Running the ADV diagnostics on the hard drive, it passes the following tests:
write,read,compare
seek test
error detection and correction
However, it fails the "head test" with error 1705 "record not found"
I ran a low level format on the disk "unconditional format" which seemed to complete, and wiped the disk, but when I try to create a new partition in fdisk...the drive just sits with the light on and does nothing for a long period of time. No error messages, just sits.

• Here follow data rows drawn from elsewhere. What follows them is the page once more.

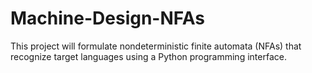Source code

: # Machine-Design-NFAs
This project will formulate nondeterministic finite automata (NFAs) that recognize target languages using a Python programming interface.
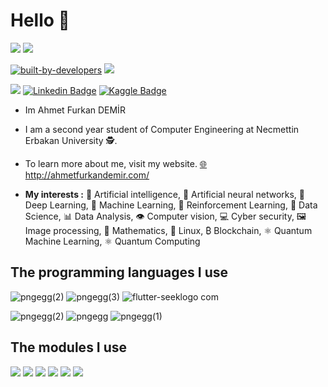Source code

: # Hello 👋

![](https://img.shields.io/github/followers/AhmetFurkanDEMIR?style=social) ![](https://img.shields.io/github/watchers/AhmetFurkanDEMIR/AhmetFurkanDEMIR?style=social) 

[![ built-by-developers](http://ForTheBadge.com/images/badges/built-by-developers.svg)](https://github.com/AhmetFurkanDEMIR) ![](https://forthebadge.com/images/badges/powered-by-electricity.svg) 

[![](https://img.shields.io/website?style=for-the-badge&up_color=green&up_message=Ahmet%20Furkan%20DEMIR&url=http%3A%2F%2Fahmetfurkandemir.com%2F)](http://ahmetfurkandemir.com/)
[![Linkedin Badge](https://img.shields.io/badge/Ahmet_Furkan_DEMIR-follow%20on%20linkedin-red?style=for-the-badge&logo=linkedin)](https://www.linkedin.com/in/1dfurkan/) [![Kaggle Badge](https://img.shields.io/badge/Ahmet_Furkan_DEMIR-follow%20on%20kaggle-blue?style=for-the-badge&logo=kaggle)](https://www.kaggle.com/ahmetfurkandemr)

* Im Ahmet Furkan DEMİR

* I am a second year student of Computer Engineering at Necmettin Erbakan University 🕵.

* To learn more about me, visit my website. [🌐](http://ahmetfurkandemir.com/) http://ahmetfurkandemir.com/

* **My interests :**
🧠 Artificial intelligence, 
🧠 Artificial neural networks, 
🤖 Deep Learning, 
🤖 Machine Learning, 
🤖 Reinforcement Learning, 
💾 Data Science,
📊 Data Analysis,
👁️ Computer vision,
💻 Cyber security, 
🖼️ Image processing,
🧮 Mathematics, 
🐧 Linux, 
₿ Blockchain, 
⚛️ Quantum Machine Learning, 
⚛️ Quantum Computing


## The programming languages I use

![pngegg(2)](https://user-images.githubusercontent.com/54184905/91660032-3d472980-eadc-11ea-950b-b36b0003dd15.png)  ![pngegg(3)](https://user-images.githubusercontent.com/54184905/91660054-6a93d780-eadc-11ea-8ff6-406bf59bdba1.png)  ![flutter-seeklogo com](https://user-images.githubusercontent.com/54184905/91660443-91eba400-eade-11ea-9372-e64982f76d4d.png) 

![pngegg(2)](https://user-images.githubusercontent.com/54184905/91653103-3f8e9100-eaa6-11ea-8ee4-b21eb86b79b8.png)  ![pngegg](https://user-images.githubusercontent.com/54184905/91659977-e2153700-eadb-11ea-96de-ec8dc5db4eb2.png)  ![pngegg(1)](https://user-images.githubusercontent.com/54184905/91659993-f6f1ca80-eadb-11ea-9101-1f2ffcc4c5aa.png)


## The modules I use

![](https://img.shields.io/badge/Pytorch--cD1?style=for-the-badge&logo=pytorch) ![](https://img.shields.io/badge/Keras--cD1?style=for-the-badge&logo=keras) ![](https://img.shields.io/badge/Tensorflow--cD1?style=for-the-badge&logo=tensorflow)
![](https://img.shields.io/badge/Scikit-learn-cD1?style=for-the-badge&logo=) ![](https://img.shields.io/badge/Pandas--cD1?style=for-the-badge&logo=Pandas) ![](https://img.shields.io/badge/numpy--cD1?style=for-the-badge&logo=Numpy) 


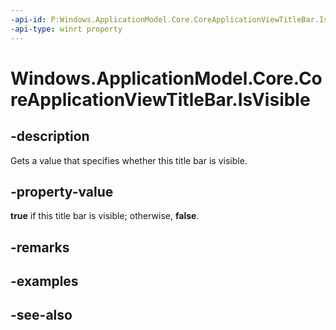 ----api-id: P:Windows.ApplicationModel.Core.CoreApplicationViewTitleBar.IsVisible
-api-type: winrt property
---<!-- Property syntaxpublic bool IsVisible { get; }--># Windows.ApplicationModel.Core.CoreApplicationViewTitleBar.IsVisible## -descriptionGets a value that specifies whether this title bar is visible.## -property-value**true** if this title bar is visible; otherwise, **false**.## -remarks## -examples## -see-also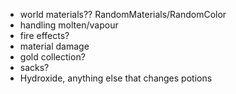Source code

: - world materials??
  RandomMaterials/RandomColor
- handling molten/vapour
- fire effects?
- material damage
- gold collection?
- sacks?
- Hydroxide, anything else that changes potions
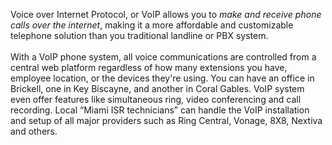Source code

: Voice over Internet Protocol, or VoIP allows you to _make and receive phone calls over the internet_, making it a more affordable and customizable telephone solution than you traditional landline or PBX system.<br>
<br>
With a VoIP phone system, all voice communications are controlled from a central web platform regardless of how many extensions you have, employee location, or the devices they're using. You can have an office in Brickell, one in Key Biscayne, and another in Coral Gables. VoIP system even offer features like simultaneous ring, video conferencing and call recording. Local “Miami ISR technicians” can handle the VoIP installation and setup of all major providers such as Ring Central, Vonage, 8X8, Nextiva and others.
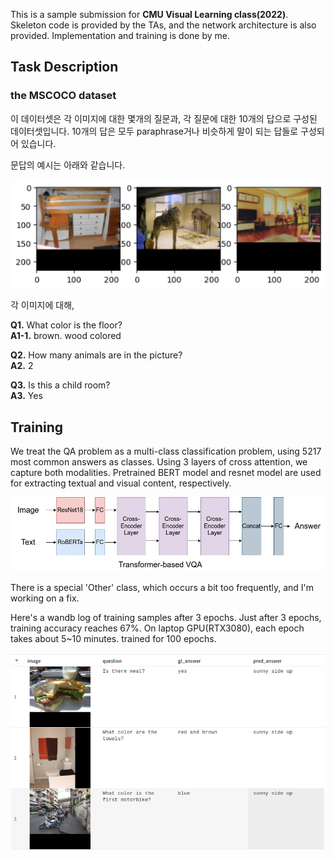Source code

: This is a sample submission for **CMU Visual Learning class(2022)**.
Skeleton code is provided by the TAs, and the network architecture is also provided. Implementation and training is done by me.

## Task Description

### the MSCOCO dataset
이 데이터셋은 각 이미지에 대한 몇개의 질문과, 각 질문에 대한 10개의 답으로 구성된 데이터셋입니다. 10개의 답은 모두 paraphrase거나 비슷하게 말이 되는 답들로 구성되어 있습니다.

문답의 예시는 아래와 같습니다. 

![Alt text](git_images/vqa_dataset.png)

각 이미지에 대해,


**Q1.** What color is the floor? \
**A1-1.** brown. wood colored

**Q2.** How many animals are in the picture? \
**A2.** 2

**Q3.** Is this a child room? \
**A3.** Yes

## Training

We treat the QA problem as a multi-class classification problem, using 5217 most common answers as classes. Using 3 layers of cross attention, we capture both modalities. Pretrained BERT model and resnet model are used for extracting textual and visual content, respectively.

![Alt text](git_images/transformer_vqa.jpg)

There is a special 'Other' class, which occurs a bit too frequently, and I'm working on a fix.

Here's a wandb log of training samples after 3 epochs. Just after 3 epochs, training accuracy reaches 67%. On laptop GPU(RTX3080), each epoch takes about 5~10 minutes. trained for 100 epochs.

![Alt text](git_images/vqa_summary.png)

I ran the surface analysis, and got more errors than I could possibly write down. Some notes:
1) head errors primarily on head 3 and somewhat 2, but I do also see errors from 0 and 1 as well. (rough guess that 99%+ are on head 3)
2) It appears that every cylinder had an error on head 3...hmmm
Not surprisingly, it reports that the "defect threshold has been exceeded" "usable capacity has fallen below 20 MB"
akimmet wrote on 2024-10-04, 16:38:
The early miniature surface mount capacitors used for PS/2 floppy drives and hard drives are well known to fail. Unrestored working examples are exceptionally rare.
Like you noticed, these capacitors rarely exhibit signs of physical leakage. It is almost certain they are bad anyway.
Any ideas what the values are on the surface mount caps? There appear to be a few different sizes and they are obviously not marked. I'm not sure if those could cause the types of issues I'm seeing or not. I find it hard to believe there are so many errors unless head 3 has a serious issue somehow (or the circuit connected to it of course). I'm not as familiar with hard drive circuitry as floppy drives though.